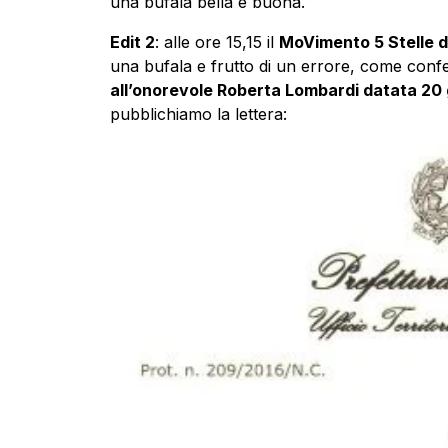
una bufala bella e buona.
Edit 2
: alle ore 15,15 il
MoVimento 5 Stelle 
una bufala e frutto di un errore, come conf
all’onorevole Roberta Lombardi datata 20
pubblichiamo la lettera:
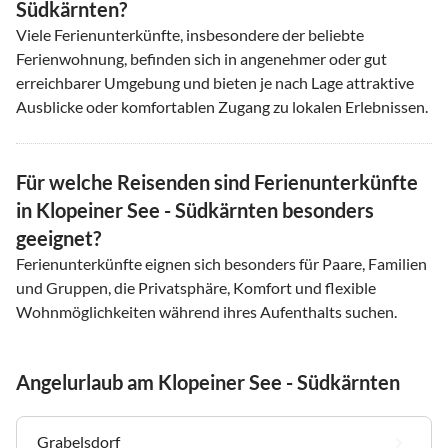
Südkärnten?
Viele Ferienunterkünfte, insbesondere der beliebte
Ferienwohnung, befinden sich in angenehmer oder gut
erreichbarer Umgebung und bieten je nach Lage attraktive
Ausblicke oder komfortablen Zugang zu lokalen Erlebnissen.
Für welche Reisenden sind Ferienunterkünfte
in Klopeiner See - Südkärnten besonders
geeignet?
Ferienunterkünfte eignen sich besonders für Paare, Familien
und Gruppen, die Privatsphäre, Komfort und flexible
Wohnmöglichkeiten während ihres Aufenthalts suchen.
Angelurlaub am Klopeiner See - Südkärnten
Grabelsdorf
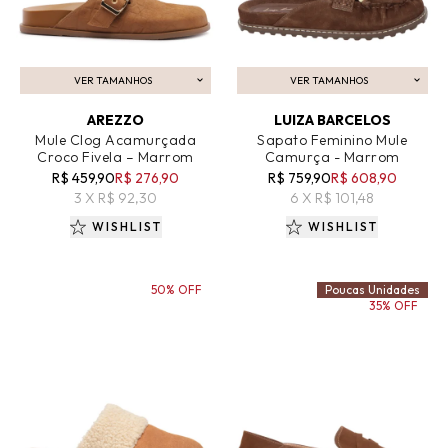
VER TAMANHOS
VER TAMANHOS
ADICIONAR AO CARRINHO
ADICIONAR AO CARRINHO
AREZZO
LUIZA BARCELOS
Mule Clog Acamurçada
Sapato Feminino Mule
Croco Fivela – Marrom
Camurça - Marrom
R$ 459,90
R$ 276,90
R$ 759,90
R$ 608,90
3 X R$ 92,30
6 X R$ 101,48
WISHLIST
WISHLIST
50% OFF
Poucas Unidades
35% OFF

▬▬▬

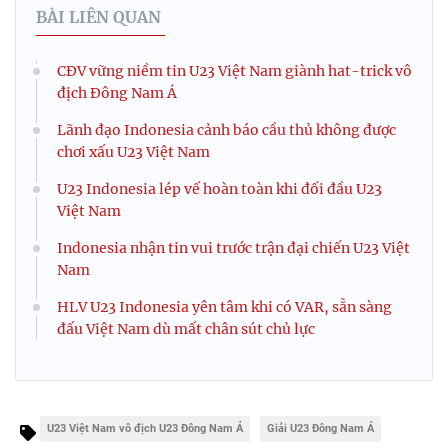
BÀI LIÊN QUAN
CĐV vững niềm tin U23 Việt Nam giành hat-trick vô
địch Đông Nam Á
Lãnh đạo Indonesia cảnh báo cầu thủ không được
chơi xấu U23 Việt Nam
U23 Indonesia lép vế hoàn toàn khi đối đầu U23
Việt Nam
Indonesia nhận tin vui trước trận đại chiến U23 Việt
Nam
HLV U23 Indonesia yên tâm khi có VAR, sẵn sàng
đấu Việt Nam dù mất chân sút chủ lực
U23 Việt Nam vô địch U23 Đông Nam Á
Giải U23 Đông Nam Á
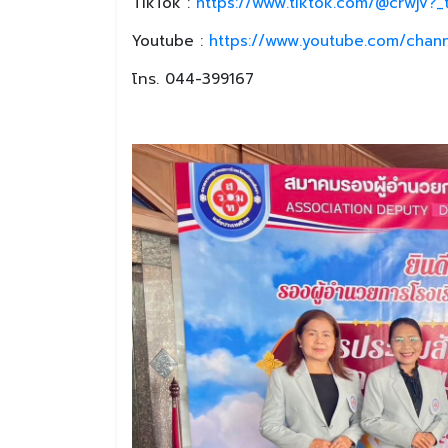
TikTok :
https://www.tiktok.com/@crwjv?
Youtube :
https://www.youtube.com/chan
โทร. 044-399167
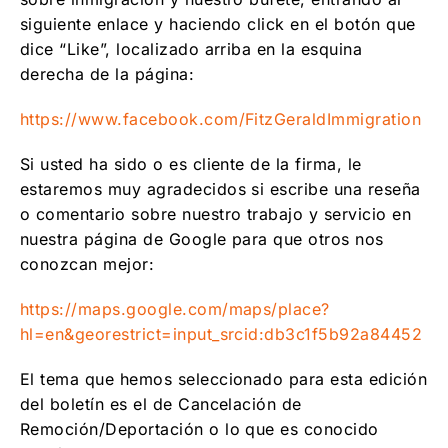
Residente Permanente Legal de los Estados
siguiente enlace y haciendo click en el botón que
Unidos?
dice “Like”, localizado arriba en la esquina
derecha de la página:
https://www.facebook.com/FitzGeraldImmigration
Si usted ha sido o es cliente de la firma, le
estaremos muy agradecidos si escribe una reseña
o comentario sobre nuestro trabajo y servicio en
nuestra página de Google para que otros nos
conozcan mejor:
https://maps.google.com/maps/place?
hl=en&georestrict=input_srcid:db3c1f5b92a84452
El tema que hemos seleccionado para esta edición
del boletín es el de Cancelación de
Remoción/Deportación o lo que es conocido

▬▬▬

-- What needs to be done --
Turn the lines starting at the one containing "BÀI LIÊN QUAN" and ending at the one containing "Remoción/Deportación o lo que es conocido" into a Markdown table with the columns Row and Line, numbering each line and skipping blank ones. Leave the pictures out.

-- Response box --
| Row | Line |
|---|---|
| 1 | BÀI LIÊN QUAN |
| 2 | CĐV vững niềm tin U23 Việt Nam giành hat-trick vô |
| 3 | địch Đông Nam Á |
| 4 | Lãnh đạo Indonesia cảnh báo cầu thủ không được |
| 5 | chơi xấu U23 Việt Nam |
| 6 | U23 Indonesia lép vế hoàn toàn khi đối đầu U23 |
| 7 | Việt Nam |
| 8 | Indonesia nhận tin vui trước trận đại chiến U23 Việt |
| 9 | Nam |
| 10 | HLV U23 Indonesia yên tâm khi có VAR, sẵn sàng |
| 11 | đấu Việt Nam dù mất chân sút chủ lực |
| 12 | U23 Việt Nam vô địch U23 Đông Nam Á |
| 13 | Giải U23 Đông Nam Á |
| 14 | TikTok : |
| 15 | https://www.tiktok.com/@crwjv? |
| 16 | Youtube : |
| 17 | https://www.youtube.com/chan |
| 18 | โทร. 044-399167 |
| 19 | Residente Permanente Legal de los Estados |
| 20 | siguiente enlace y haciendo click en el botón que |
| 21 | Unidos? |
| 22 | dice “Like”, localizado arriba en la esquina |
| 23 | derecha de la página: |
| 24 | https://www.facebook.com/FitzGeraldImmigration |
| 25 | Si usted ha sido o es cliente de la firma, le |
| 26 | estaremos muy agradecidos si escribe una reseña |
| 27 | o comentario sobre nuestro trabajo y servicio en |
| 28 | nuestra página de Google para que otros nos |
| 29 | conozcan mejor: |
| 30 | https://maps.google.com/maps/place? |
| 31 | hl=en&georestrict=input_srcid:db3c1f5b92a84452 |
| 32 | El tema que hemos seleccionado para esta edición |
| 33 | del boletín es el de Cancelación de |
| 34 | Remoción/Deportación o lo que es conocido |